Mr. Scott was still working on the engines when Cymris Darthanian and Captain Varos came onto the small upper engine deck.
Kirk rose to his feet, uneasy in the presence of the Romulan captain. He had made sure that yeomen Chavez, Watanabe, and Wolfman, the remaining security guards, had not been out of his sight since their capture. Watanabe had been given a partial dose of anticane, which left him groggy and clumsy-handed but no longer in pain, and Chavez had stuck close by his side, ready to resist any attempt to get any of them alone. But none had been made.
It was Darthanian who stepped forward, bowed, and spoke, the soft whistling voice flowing into the words of the translator and beginning now to mimic their form.

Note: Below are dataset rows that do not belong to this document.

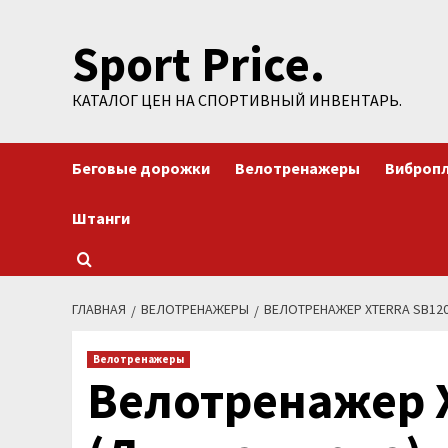
Перейти
Sport Price.
к
содержимому
КАТАЛОГ ЦЕН НА СПОРТИВНЫЙ ИНВЕНТАРЬ.
Беговые дорожки
Велотренажеры
Виброп
Штанги
ГЛАВНАЯ
ВЕЛОТРЕНАЖЕРЫ
ВЕЛОТРЕНАЖЕР XTERRA SB120
Велотренажеры
Велотренажер X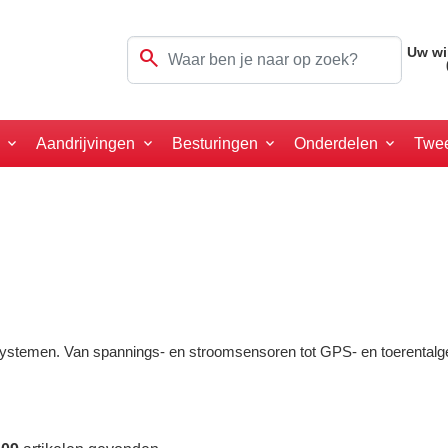
search
Uw wi
a
Aandrijvingen
Besturingen
Onderdelen
Twe
systemen. Van spannings- en stroomsensoren tot GPS- en toerentalgeg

"Captain Kirk," he said. His palate could not form the hard "K" and the sound was a sort of buzzing whine. "Domina McKennon has agreed that any attempt to interfere to the smallest degree in matters touching this branch of the time stream would be extremely ill-advised. By the same token, however, we realize that interference has already occurred—massive interference. Hope and despair are factors like any others; knowledge is a factor.
"The Domina has spoken to you already of methods by which your people can be caused to forget things which happened. These methods are also known to us, to the Yoons, to the savants who have studied the healing of the mind. I think that it would be best for all, if I and my friends came to your ship and removed these things from the minds of your crew—indeed, removed everything which happened from the moment that the Nautilus appeared on your long-range scanners. I understand that Mr. Spock will be able to perform a similar service for your ship's computers and logs."

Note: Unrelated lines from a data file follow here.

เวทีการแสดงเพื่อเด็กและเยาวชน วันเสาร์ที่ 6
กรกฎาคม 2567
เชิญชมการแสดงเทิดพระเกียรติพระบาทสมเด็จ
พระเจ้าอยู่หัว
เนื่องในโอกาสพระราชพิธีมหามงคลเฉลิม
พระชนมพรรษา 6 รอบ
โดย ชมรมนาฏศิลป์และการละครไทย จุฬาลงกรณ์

Kirk was silent for some time, looking down into those round, amber-colored eyes. Thinking about the future—about the possibilities for the future. About the good the Consilium did, before it turned to evil; about the world that would be saved, and the gamble he had taken in the hopes that the scruffy little band of rebels could save it again.
About why a man turned left instead of right, why a woman said yes instead of no, why one particular child might laugh at danger instead of running away in fear. Once you started tampering, he thought, it would all change, and who knew the results?
"Captain…"
He looked up quickly, into the dark, brooding eyes of the Romulan Varos.
"I give you my word," Varos said, his deep voice halting, as if he found words difficult, "that these Yoons, these savants, will be the only ones who cross to your ship; the only ones who touch the minds of your crew. I promise you, I will see to that."
Varos held out his hand, and the seared black gaze met Kirk's, hatred settling out of the initial pain into long and waiting cold. And hatred, Kirk realized with a start, not aimed toward him at all.
"Captain, farewell," he said quietly. "To have met you was…an honor. And an enlightenment."
He departed, to prepare for the beaming-across of Kirk and his party, with the last of the Sages of Tau Lyra, the old Yoon, shambling in his wake.
Kirk felt a strange sense of loss at the realization that he could have known this man better, had there been time or better circumstance. And now he would remember not even what he had known.
On the viewscreen, the yellow star of Dylan Arios's ship lost itself in the vast field of eternity, swallowed up by the glow of the Crossroad.